Ils nous ont accompagnés dans les méandres les plus douloureux de l'histoire, nous rappelant souvent, avec la sagesse de ceux qui ont subi les conséquences du mal dans leur propre chair, la valeur du dépassement de la haine, en sachant que la meilleure revanche contre un projet de mort tel que la Shoah est la vie.
Primo Levi avait une conscience aiguë pour raconter non seulement sa propre histoire, mais aussi celle de tous ceux qui n'étaient plus là, de tous ceux qui n'avaient pas réussi, c'est-à-dire la majorité. Il disait : "Nous parlons en leur nom, par procuration".

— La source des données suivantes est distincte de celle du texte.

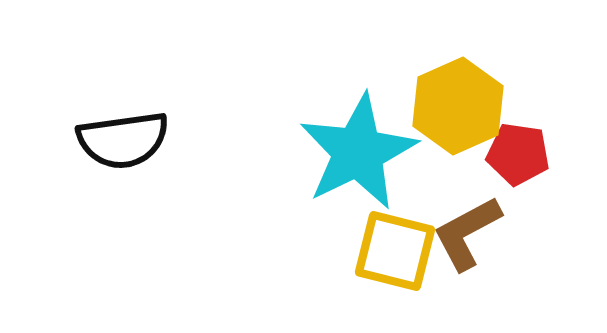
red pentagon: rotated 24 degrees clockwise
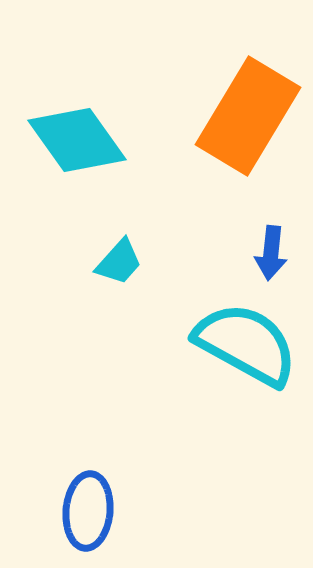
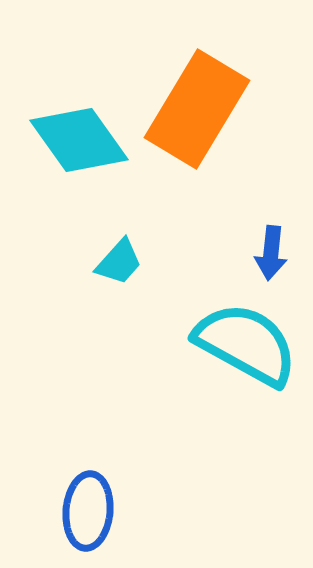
orange rectangle: moved 51 px left, 7 px up
cyan diamond: moved 2 px right
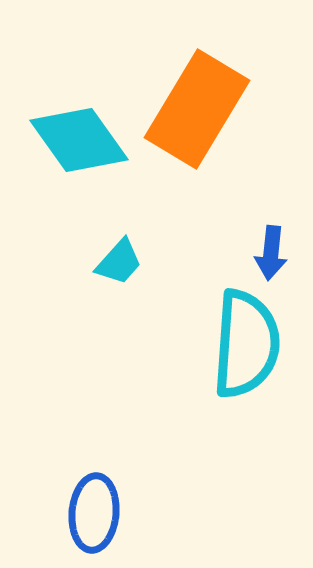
cyan semicircle: rotated 65 degrees clockwise
blue ellipse: moved 6 px right, 2 px down
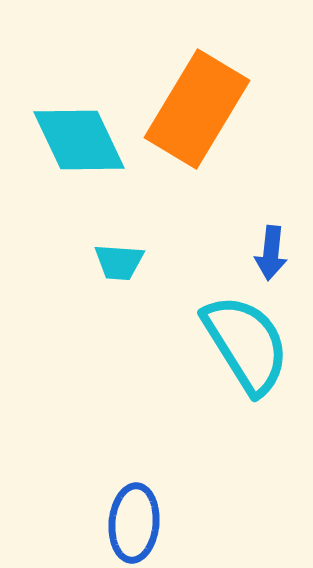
cyan diamond: rotated 10 degrees clockwise
cyan trapezoid: rotated 52 degrees clockwise
cyan semicircle: rotated 36 degrees counterclockwise
blue ellipse: moved 40 px right, 10 px down
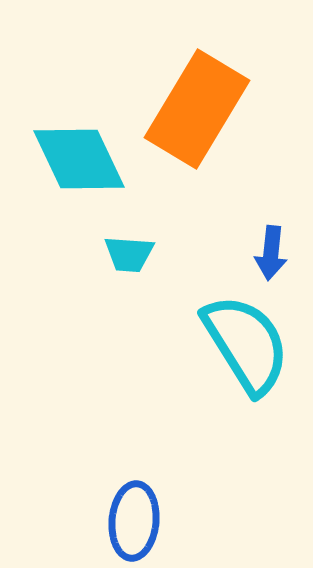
cyan diamond: moved 19 px down
cyan trapezoid: moved 10 px right, 8 px up
blue ellipse: moved 2 px up
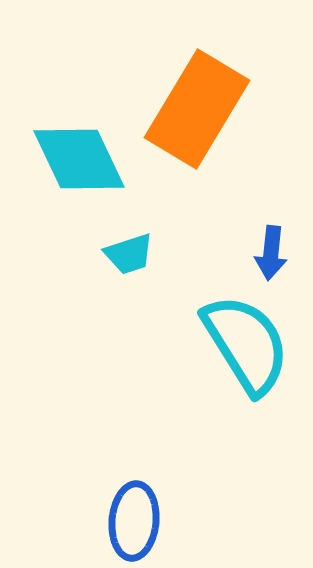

Le temps est venu d'assumer cette responsabilité et cet héritage. Comme l'a dit le pape en Slovaquie, s'adressant à la communauté juive locale : "Chers frères et sœurs, votre histoire est notre histoire, vos peines sont nos peines". Devenons nous aussi des témoins. Nous avons une dette : le temps de paix et de démocratie dans lequel nous vivons a coûté tant de sang, y compris le leur. Et en cette saison pleine de risques mais aussi d'espoirs, c'est précisément le moment de parler en leur nom, "par procuration".